Recent studies have shown that heterozygous mutations in KCNJ11, which encodes Kir6.2, the pore-forming subunit of the ATP-sensitive potassium (K(ATP)) channel, cause permanent neonatal diabetes either alone (R201C, R201H) or in association with developmental delay, muscle weakness and epilepsy (V59G,V59M). Functional analysis in the absence of Mg2+, to isolate the inhibitory effects of ATP on Kir6.2, showed that both types of mutation reduce channel inhibition by ATP. However, in pancreatic beta-cells, K(ATP) channel activity is governed by the balance between ATP inhibition via Kir6.2 and Mg-nucleotide stimulation mediated by an auxiliary subunit, the sulphonylurea receptor SUR1. We therefore studied the MgATP sensitivity of KCNJ11 mutant K(ATP) channels expressed in Xenopus oocytes. In contrast to wild-type channels, Mg2+ dramatically reduced the ATP sensitivity of heterozygous R201C, R201H, V59M and V59G channels. This effect was predominantly mediated via the nucleotide-binding domains of SUR1 and resulted from an enhanced stimulatory action of MgATP. Our results therefore demonstrate that KCNJ11 mutations increase the current magnitude of heterozygous K(ATP) channels in two ways: by increasing MgATP activation and by decreasing ATP inhibition. They further show that the fraction of unblocked K(ATP) current at physiological MgATP concentrations correlates with the severity of the clinical phenotype.

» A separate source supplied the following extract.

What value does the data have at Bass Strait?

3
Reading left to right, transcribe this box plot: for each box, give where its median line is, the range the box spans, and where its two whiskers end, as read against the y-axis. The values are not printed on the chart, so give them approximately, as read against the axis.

Focus on Kir6.2: a key component of the ATP-sensitive potassium channel.

J Mol Cell Cardiol 38:6 (2005) 927-936

Authors:

Shozeb Haider, Jennifer F Antcliff, Peter Proks, Mark SP Sansom, Frances M Ashcroft

Abstract:

ATP-sensitive potassium (K(ATP)) channels are found in a wide variety of cell types where they couple cell metabolism to electrical activity. In glucose-sensing tissues, these channels respond to fluctuating changes in blood glucose concentration, but in other tissues they are activated only under ischemic conditions or in response to hormonal stimulation. Although K(ATP) channels in different tissues have different regulatory subunits, in almost all cases (except vascular smooth muscle) the pore-forming subunit is the inwardly rectifying K(+) channel Kir6.2. This article reviews recent studies of Kir6.2, focussing on the relation between channel structure and function, and on naturally occurring mutations in Kir6.2 that lead to human disease. New insights into the location of the ATP-binding site, the permeation pathway for K(+), and the gating of the pore provided by homology modelling are discussed in relation to functional studies. Gain-of-function mutations in Kir6.2 cause permanent neonatal diabetes mellitus (PNDM) by reducing the ATP sensitivity of the K(ATP) channel and increasing the K(ATP) current, which is predicted to inhibit beta-cell electrical activity and insulin secretion. Mutations at specific residues, that cause a greater decrease in ATP sensitivity, are associated with additional neurological symptoms. The molecular mechanism underlying the differences in ATP sensitivity produced by these two classes of mutations is discussed. We speculate on how some mutations lead to neurological disease and why no obvious cardiac symptoms are observed. We also consider the implications of these studies for type-2 diabetes.